New American moms are more likely to die than their counterparts in Australia, Canada and European countries. Moreover, the U.S. appears to be the only industrialized nation where the maternal mortality is rising, reports the American College of Obstetricians and Gynecologists (ACOG).

Minnesota, a state home to world-class providers, ought to be leading the charge to rein in this public health crisis. Instead, a group of state experts, whose mission is to delve into Minnesota data and find ways to prevent these deaths, hasn’t met since spring 2017. The reason appears to be foot-dragging by the Minnesota Department of Health (MDH) in filling a job vacancy created when the group’s official coordinator retired.

That retirement came in June 2017. The position was finally filled in November 2018. But the group still hasn’t met, despite numerous e-mails from group members pleading with agency officials to meet. The group, known as the Minnesota Maternal Mortality Review Committee, had 12 members the last time it met. They included experts such as the University of Minnesota’s Katy Kozhimannil, a renowned maternal health researcher, and Dr. Beth Elfstrand, a respected Twin Cities physician who chairs ACOG’s Minnesota advisory council.

Minnesota is one of nearly 30 that have maternal mortality review committees. Members’ work is unpaid but crucial. They take a deep dive into vital statistics to identify deaths linked to pregnancy and childbirth. An average of 20 of these deaths happen annually in Minnesota, according to state officials.

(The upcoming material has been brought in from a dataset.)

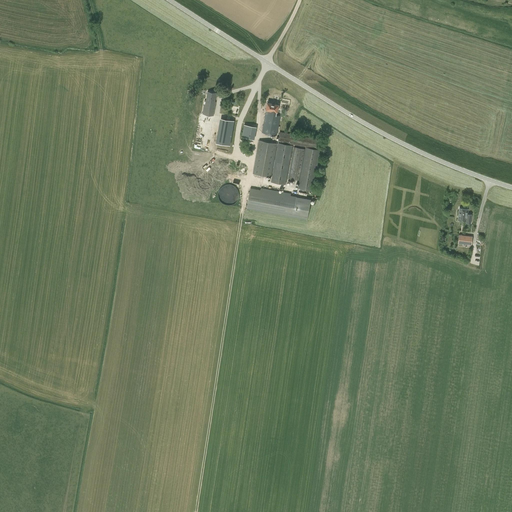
[(216,93),(207,91),(206,100),(205,100),(203,114),(213,116),(216,102),(215,102),(216,93)]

This information isn’t just helpful on a state level. Compiling the information vetted by these committees on a national level, as a 2018 report did, yields a comprehensive look at factors driving the alarming U.S. mortality rate. The 2018 report, relying on information reported by nine states, estimated that about 50% of deaths were caused by hemorrhage, heart conditions and infection.

The authors also concluded that about 60% of the deaths were preventable. Patients lacked awareness about the warning signs of serious complications. Misdiagnosis and ineffective treatments by medical providers were contributing factors. The report highlighted worse outcomes in different racial groups. Regrettably, Minnesota was not one of the nine states that contributed to the report.

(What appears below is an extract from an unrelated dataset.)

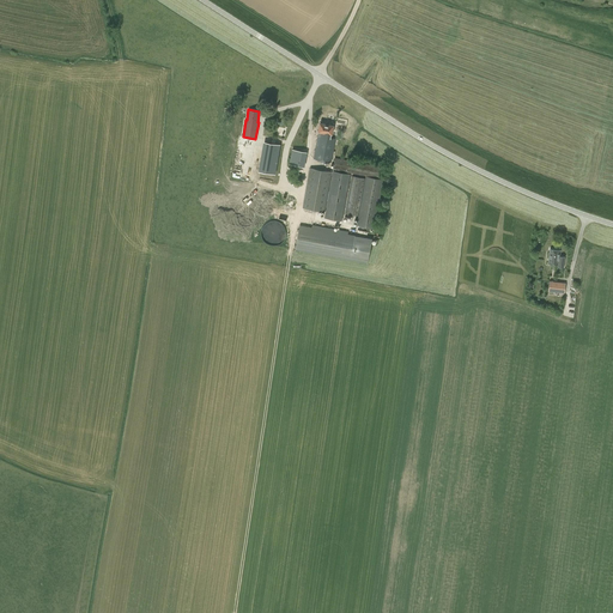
[(335,139),(331,138),(333,125),(321,122),(314,158),(332,162),(335,139)]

This week, state Health Commissioner Jan Malcolm told an editorial writer her agency is committed to reconvening and strengthening the group. The next meeting “will happen this fall,’’ she said. Malcolm, who was appointed in January 2018 and reappointed by Gov. Tim Walz, said the department is working to expand membership and bolster its focus on health disparities and on “morbidity” — the nonfatal health problems can affect a woman during and after pregnancy.

For continuity, those who previously served on the committee should stay on if they seek to do so. Communications about the work also needs to be better. There are insights for doctors and for policymakers. Could extending coverage for new moms enrolled in state medical assistance programs help reverse the grim mortality trend?

This committee’s work is vital, and the lag time between meetings has been unacceptable. Members will need to hit the ground running this fall.